LO QUE SE PIDE →
Pasa a una lista numerada las líneas de todos los ítems de abajo y omite las líneas en blanco.

Extracciones de texto por página →
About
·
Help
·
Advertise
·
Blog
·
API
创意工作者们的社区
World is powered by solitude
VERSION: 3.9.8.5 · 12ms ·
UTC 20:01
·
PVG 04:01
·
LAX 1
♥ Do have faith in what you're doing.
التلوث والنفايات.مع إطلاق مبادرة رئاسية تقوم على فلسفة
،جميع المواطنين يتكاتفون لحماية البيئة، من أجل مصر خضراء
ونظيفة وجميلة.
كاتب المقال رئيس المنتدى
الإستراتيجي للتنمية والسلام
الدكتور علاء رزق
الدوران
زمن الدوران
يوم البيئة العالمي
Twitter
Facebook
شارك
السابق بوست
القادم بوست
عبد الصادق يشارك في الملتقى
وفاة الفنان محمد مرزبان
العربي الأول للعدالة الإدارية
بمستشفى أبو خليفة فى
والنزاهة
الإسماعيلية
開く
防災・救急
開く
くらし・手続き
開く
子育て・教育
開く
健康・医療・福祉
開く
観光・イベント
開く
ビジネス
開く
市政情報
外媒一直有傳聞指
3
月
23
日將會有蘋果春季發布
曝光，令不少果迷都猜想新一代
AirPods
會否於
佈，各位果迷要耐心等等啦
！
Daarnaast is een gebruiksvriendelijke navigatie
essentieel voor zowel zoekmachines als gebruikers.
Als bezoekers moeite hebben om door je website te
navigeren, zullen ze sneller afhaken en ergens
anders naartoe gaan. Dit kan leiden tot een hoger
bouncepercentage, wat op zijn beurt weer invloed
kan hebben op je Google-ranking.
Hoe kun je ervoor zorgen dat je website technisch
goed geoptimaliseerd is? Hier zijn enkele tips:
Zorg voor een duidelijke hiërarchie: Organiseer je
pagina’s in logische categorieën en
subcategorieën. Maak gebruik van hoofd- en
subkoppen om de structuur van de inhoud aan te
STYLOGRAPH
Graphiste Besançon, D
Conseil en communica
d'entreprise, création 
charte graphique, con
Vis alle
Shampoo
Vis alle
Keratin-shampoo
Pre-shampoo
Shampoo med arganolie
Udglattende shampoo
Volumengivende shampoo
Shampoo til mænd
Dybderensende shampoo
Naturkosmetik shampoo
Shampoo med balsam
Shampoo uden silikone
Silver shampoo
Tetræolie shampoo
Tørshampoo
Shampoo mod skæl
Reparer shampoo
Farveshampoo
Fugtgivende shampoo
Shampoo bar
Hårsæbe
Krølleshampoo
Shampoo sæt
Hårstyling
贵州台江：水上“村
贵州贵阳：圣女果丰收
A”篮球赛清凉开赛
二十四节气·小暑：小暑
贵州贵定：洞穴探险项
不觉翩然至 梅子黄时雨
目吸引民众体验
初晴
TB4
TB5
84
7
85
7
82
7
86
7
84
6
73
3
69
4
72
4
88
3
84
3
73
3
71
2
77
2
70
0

TAREA RESUELTA →
1. About
2. ·
3. Help
4. ·
5. Advertise
6. ·
7. Blog
8. ·
9. API
10. 创意工作者们的社区
11. World is powered by solitude
12. VERSION: 3.9.8.5 · 12ms ·
13. UTC 20:01
14. ·
15. PVG 04:01
16. ·
17. LAX 1
18. ♥ Do have faith in what you're doing.
19. التلوث والنفايات.مع إطلاق مبادرة رئاسية تقوم على فلسفة
20. ،جميع المواطنين يتكاتفون لحماية البيئة، من أجل مصر خضراء
21. ونظيفة وجميلة.
22. كاتب المقال رئيس المنتدى
23. الإستراتيجي للتنمية والسلام
24. الدكتور علاء رزق
25. الدوران
26. زمن الدوران
27. يوم البيئة العالمي
28. Twitter
29. Facebook
30. شارك
31. السابق بوست
32. القادم بوست
33. عبد الصادق يشارك في الملتقى
34. وفاة الفنان محمد مرزبان
35. العربي الأول للعدالة الإدارية
36. بمستشفى أبو خليفة فى
37. والنزاهة
38. الإسماعيلية
39. 開く
40. 防災・救急
41. 開く
42. くらし・手続き
43. 開く
44. 子育て・教育
45. 開く
46. 健康・医療・福祉
47. 開く
48. 観光・イベント
49. 開く
50. ビジネス
51. 開く
52. 市政情報
53. 外媒一直有傳聞指
54. 3
55. 月
56. 23
57. 日將會有蘋果春季發布
58. 曝光，令不少果迷都猜想新一代
59. AirPods
60. 會否於
61. 佈，各位果迷要耐心等等啦
62. ！
63. Daarnaast is een gebruiksvriendelijke navigatie
64. essentieel voor zowel zoekmachines als gebruikers.
65. Als bezoekers moeite hebben om door je website te
66. navigeren, zullen ze sneller afhaken en ergens
67. anders naartoe gaan. Dit kan leiden tot een hoger
68. bouncepercentage, wat op zijn beurt weer invloed
69. kan hebben op je Google-ranking.
70. Hoe kun je ervoor zorgen dat je website technisch
71. goed geoptimaliseerd is? Hier zijn enkele tips:
72. Zorg voor een duidelijke hiërarchie: Organiseer je
73. pagina’s in logische categorieën en
74. subcategorieën. Maak gebruik van hoofd- en
75. subkoppen om de structuur van de inhoud aan te
76. STYLOGRAPH
77. Graphiste Besançon, D
78. Conseil en communica
79. d'entreprise, création 
80. charte graphique, con
81. Vis alle
82. Shampoo
83. Vis alle
84. Keratin-shampoo
85. Pre-shampoo
86. Shampoo med arganolie
87. Udglattende shampoo
88. Volumengivende shampoo
89. Shampoo til mænd
90. Dybderensende shampoo
91. Naturkosmetik shampoo
92. Shampoo med balsam
93. Shampoo uden silikone
94. Silver shampoo
95. Tetræolie shampoo
96. Tørshampoo
97. Shampoo mod skæl
98. Reparer shampoo
99. Farveshampoo
100. Fugtgivende shampoo
101. Shampoo bar
102. Hårsæbe
103. Krølleshampoo
104. Shampoo sæt
105. Hårstyling
106. 贵州台江：水上“村
107. 贵州贵阳：圣女果丰收
108. A”篮球赛清凉开赛
109. 二十四节气·小暑：小暑
110. 贵州贵定：洞穴探险项
111. 不觉翩然至 梅子黄时雨
112. 目吸引民众体验
113. 初晴
114. TB4
115. TB5
116. 84
117. 7
118. 85
119. 7
120. 82
121. 7
122. 86
123. 7
124. 84
125. 6
126. 73
127. 3
128. 69
129. 4
130. 72
131. 4
132. 88
133. 3
134. 84
135. 3
136. 73
137. 3
138. 71
139. 2
140. 77
141. 2
142. 70
143. 0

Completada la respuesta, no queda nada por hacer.